Выбрать главу

Такие воззрения могут основываться лишь на слабости. Ибо сильный человек, прочно укорененный в действительности и радующийся жизни, не позволит и мысли о том, чтобы выдумывать иную действительность. Он занят этим миром и не нуждается ни в каком ином. А вот страждущие, больные, которые недовольны этой жизнью, ищут убежища в потустороннем. Того, чего они лишены «здесь», они должны удостоиться «там». Сильный, здоровый, обладающий развитым чутьем и здравым смыслом, чтобы отыскивать основания этого мира в нем же самом, не нуждается для объяснения явлений, среди которых он живет, ни в каких потусторонних причинах и существах. Слабый, воспринимающий действительность изуродованными глазами и ушами, он‑то и нуждается в стоящих за явлениями причинах.

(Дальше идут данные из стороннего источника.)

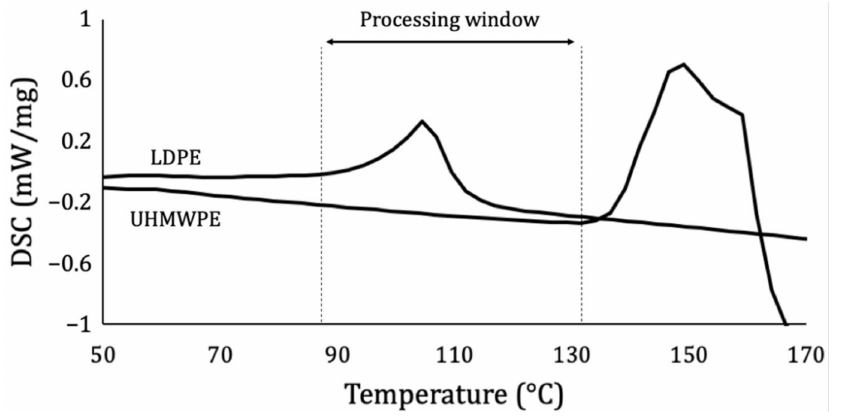
Figure 2. Definition of temperature window for processing through DSC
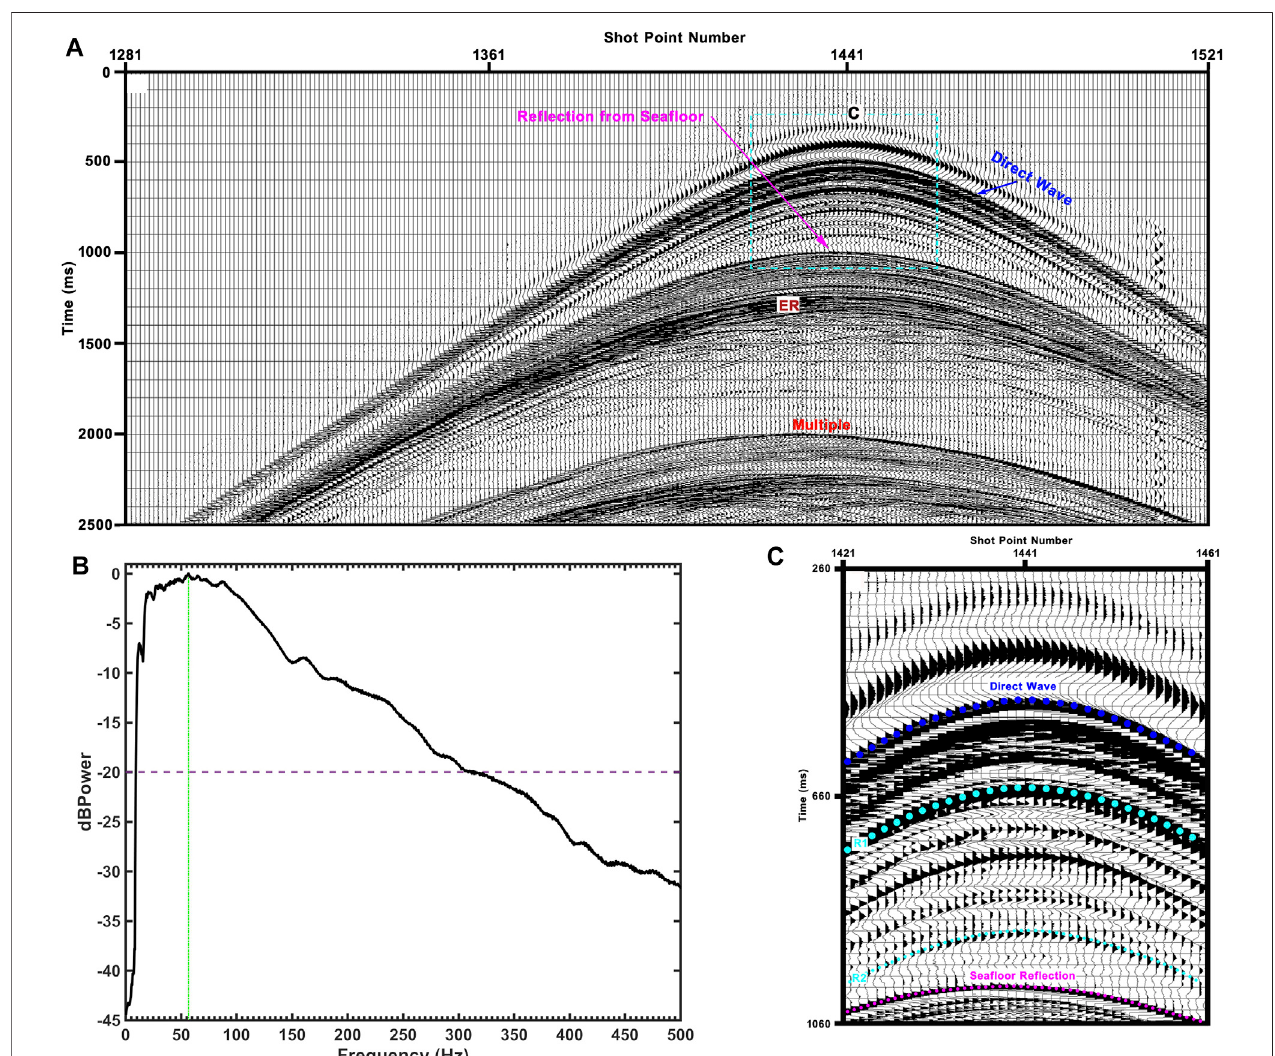
FIGURE 5 | (A) Common receiver gather from the fi rst receiver after band-pass fi ltered. (B) The spectrum of this common receiver gather. (C) The seismic re fl ections from the seawater layers. The water body re fl ections occur between dashed line R1 and R2.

Вера в потустороннее родилась из страдания и болезненного томления. Из невозможности пронизать взглядом реальный мир появились все гипотезы насчет «вещей как таковых». Все, у кого имеется причина для того, чтобы отрицать действительную жизнь, говорят «да» жизни вымышленной. Ницше желает утверждать действительность. Он намерен обследовать этот мир по всем направлениям, он хочет вгрызться в глубины бытия; ни о какой иной жизни он не хочет и знать. Даже страдание не в силах побудить его к тому, чтобы сказать жизни «нет»; ибо для него также и страдание — средство познания. «Подобно тому, как поступает путешественник, который предполагает проснуться к определенному часу, после чего спокойно погружается в сон, точно так же и мы, философы, в случае, если заболеваем, на время телом и душой предаемся болезни — мы также смежаем вежды перед самими собой. И подобно тому, как путешественник знает, что имеется здесь что‑то, что не спит, что ведет счет часам и пробудит его, так знаем и мы, что решающий миг застанет нас бодрствующими, — и тогда нечто выступит вперед и застигнет дух с поличным, я хочу сказать, поймает его на слабости или отступничестве, или покорности, или ожесточении, или помрачении, или как там зовутся все болезненные состояния духа, которым в здоровом состоянии противодействует гордость духа… После такого рода самовопрошания, самоискушения мы выучиваемся с большей зоркостью присматриваться ко всему, относительно чего до сих пор происходило философствование…» (Предисловие к 2–му изданию «Веселой науки»),

5

Этот благожелательный к жизни и действительности настрой Ницше обнаруживается также и в его воззрениях на людей и их взаимоотношения. В данной области Ницше — совершенный индивидуалист. Для него всякий человек — вполне самостоятельный мир, в полном смысле уникум. Поразительно пестрое разнообразие, объединенное в «единство» и предстающее нам в качестве определенного человека, не может сойтись вместе таким же точно образом в результате случая, каким бы удивительным он ни был («Шопенгауэр как воспитатель», § 1). Тем не менее только крайне малое число людей склонно к тому, чтобы развивать свои лишь однажды появляющиеся на свет особенности. Они пугаются одиночества, в котором тем самым оказываются. Удобнее и безопаснее жить точно так же, как и прочие; в таком случае ты никогда не останешься без общества. Того, кто устраивается на свой лад, не понимают другие люди, у него не бывает товарищей. Одиночество обладает особой притягательностью для Ницше. Он любит выискивать потаенные стороны своего внутреннего мира. Он избегает человеческого общества. Его умозаключения — это по большей части пробные скважины в поисках сокровищ, сокрытых в глубинах его личности. К свету, доставляемому ему другими, он относится с презрением; он не желает дышать заодно с другими тем воздухом, который вдыхают там, где обитает «общее в человеке», «правило «человек»». Он инстинктивно стремится к своим «убежищу и потаенности, где он избавлен от толпы, от множества, от засилия большинства» («По ту сторону добра и зла», § 26). В «Веселой науке» Ницше жалуется, что ему тяжело «переваривать» своих собратьев; а в «По ту сторону добра и зла» (§ 282) он сознается, что в большинстве случаев у него начинались опасные нарушения пищеварения, когда ему приходилось сидеть за столом, за которым вкушалось блюдо «общечеловеческого». Чтобы Ницше мог выносить людей, им не следовало подходить к нему слишком близко.